ARBEITSAUFTRÄGE.
(A) Beantworte die folgenden Fragen zum Text über die Ereignisse in Venezuela jeweils knapp.
(i) Zur Zentrale welches Senders ließ sich der General in der Nacht zum Samstag fahren?
(ii) Wie viele Tote gab es bei der Demonstration der Opposition im Zentrum von Caracas?
(iii) Wen hatte eine Gruppe oppositioneller Militärs im April festgenommen?
(B) Führe den Text über die Ereignisse in Venezuela im Anschluss an seinen letzten Satz fort.

EXTRAHIERTER TEXT.
______

Der venezolanische General Efrain Vázquez Velazco zog sich in der Nacht zum Samstag zum ersten Mal seit fast acht Monaten wieder seine Uniform an und wies seinen Chauffeur an, zur Zentrale des Senders Globovisión zu fahren. Fernsehauftritte hoher Militärs sind in dem südamerikanischen Land nicht ungewöhnlich, wäre Velazquez nicht wegen seiner Beteiligung am Militärputsch Mitte April vom Militärdienst suspendiert worden.

Nichtsdestotrotz verlas er in den frühen Morgenstunden in Generalsuniform eine Mitteilung, in dem er erklärte: "Nie habe ich gedacht, diese Uniform wieder anzuziehen, die Ereignisse der letzten Stunden aber zwingen mich dazu." Es folgte der Aufruf an den Präsidenten, zurückzutreten, und der an die Militärspitze, "dem Volk die Freiheit zurückzugeben, die es verlangt". Wenige Stunden zuvor, am Freitag Abend um 19.00 Uhr (Ortszeit) hatte es bei einer Demonstration der Opposition im Zentrum von Caracas drei Tote und mehrere Dutzend Verletzte gegeben, als bislang Unbekannte das Feuer auf die Demonstration eröffneten.

Dabei weisen die Ereignisse verblüffende Ähnlichkeit mit denen im April auf. Auch damals hatte es nach mehreren Tagen mehr oder weniger ergebnisloser Demonstrationen der Mittelklasse und Oberschicht des Landes Tote bei einer Demonstration gegeben. Damals hatte eine Gruppe oppositioneller Militärs die Ereignisse zum Anlass genommen, Präsident Hugo Chávez festzunehmen (Das Ende der Ära Chávez, Der zweite Sturz von Bolívar). Erst der massive Widerstand der Einwohner der armen Stadtteile um die Hauptstadt herum und regierungstreuer Truppen hatte das Blatt wenden können (Chávez wieder an der Macht). Auch dieses Mal ist es die Opposition, die von den Ereignissen politischen Profit schlägt.

______

EINTRÄGE DES DATENSATZES.
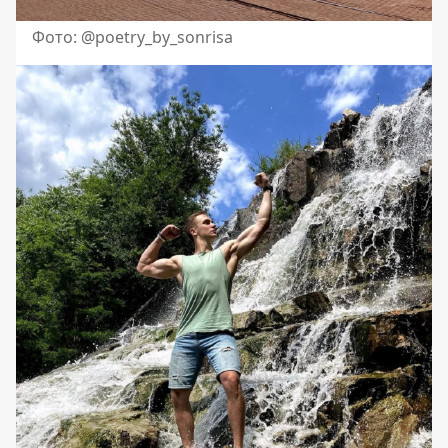
Фото: @poetry_by_sonrisa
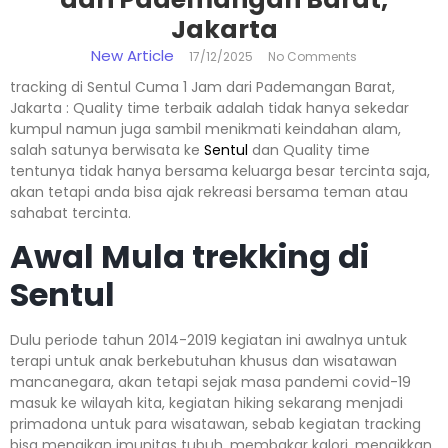
Jakarta
New Article
17/12/2025
No Comments
tracking di Sentul Cuma 1 Jam dari Pademangan Barat,
Jakarta : Quality time terbaik adalah tidak hanya sekedar
kumpul namun juga sambil menikmati keindahan alam,
salah satunya berwisata ke
Sentul
dan Quality time
tentunya tidak hanya bersama keluarga besar tercinta saja,
akan tetapi anda bisa ajak rekreasi bersama teman atau
sahabat tercinta.
Awal Mula trekking di
Sentul
Dulu periode tahun 2014-2019 kegiatan ini awalnya untuk
terapi untuk anak berkebutuhan khusus dan wisatawan
mancanegara, akan tetapi sejak masa pandemi covid-19
masuk ke wilayah kita, kegiatan hiking sekarang menjadi
primadona untuk para wisatawan, sebab kegiatan tracking
bisa menaikan imunitas tubuh, membakar kalori, menaikkan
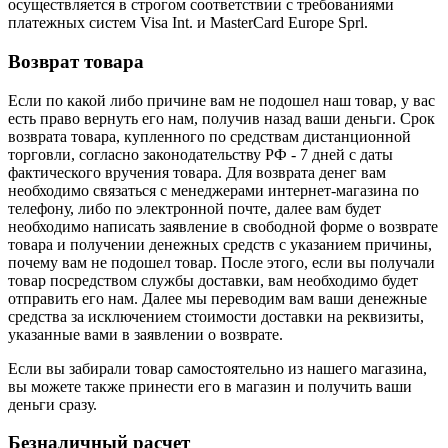
осуществляется в строгом соответствии с требованиями
платежных систем Visa Int. и MasterCard Europe Sprl.
Возврат товара
Если по какой либо причине вам не подошел наш товар, у вас
есть право вернуть его нам, получив назад ваши деньги. Срок
возврата товара, купленного по средствам дистанционной
торговли, согласно законодательству РФ - 7 дней с даты
фактического вручения товара. Для возврата денег вам
необходимо связаться с менеджерами интернет-магазина по
телефону, либо по электронной почте, далее вам будет
необходимо написать заявление в свободной форме о возврате
товара и получении денежных средств с указанием причины,
почему вам не подошел товар. После этого, если вы получали
товар посредством службы доставки, вам необходимо будет
отправить его нам. Далее мы переводим вам ваши денежные
средства за исключением стоимости доставки на реквизиты,
указанные вами в заявлении о возврате.
Если вы забирали товар самостоятельно из нашего магазина,
вы можете также принести его в магазин и получить ваши
деньги сразу.
Безналичный расчет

______

LÖSUNGEN.
(A)
(i) Zur Zentrale des Senders Globovisión.
(ii) Es gab drei Tote.
(iii) Präsident Hugo Chávez.

(B)
Dass die Situation nach den Todesschüssen dieses Mal nicht eskaliert, ist ein Ergebnis Regierungspolitik der vergangenen Monate. "Seit April war uns klar, dass die Opposition mit allen Mittels versucht, polizeiliche und militärische Strukturen in ihrer Kontrolle zu behalten", erklärte Gilberto Giménez, ein Sprecher von Chávez, die Situation gegenüber Telepolis. So sei im Hinblick auf bevorstehende politische Aktionen die Hauptstadtpolizei von der Armee übernommen worden. Sie untersteht dem den rechten Lager zugehörigen Oberbürgermeister Alfredo Peña.

Auch wenn ein Putschversuch diesmal ausbleibt, wird mit den Ereignissen von Freitag deutlich, dass an eine politische Aussöhnung zwischen Regierung und Opposition in Venezuela nicht zu denken ist. Zu tief sind die sozialen und kulturellen Differenzen. Der aus einer indigenen Familie stammende Chávez wird von der traditionell das Land beherrschenden Oberschicht schlichtweg nicht als Präsident anerkannt. Hinzu kommt eine vehemente Opposition gegen die von dem 47-jährigen vorangetriebenen Sozialprogramme in den veramten Außenbezirken der großen Städte und auf dem Land (Sozialprogramme zur Armutsbekämpfung?). Nach Ansicht der kubanischen Soziologin Isabel Monal jedenfalls wird der Transformationsprozess in Venezuela auch weiterhin nicht konfliktfrei verlaufen. "Eine von beiden Seiten wird sich durchsetzen müssen", kommentierte die Wissenschaftlerin am Samstag die jüngsten Ereignisse. Eine Doppelherrschaft aber sei weiter kaum aufrechtzuerhalten.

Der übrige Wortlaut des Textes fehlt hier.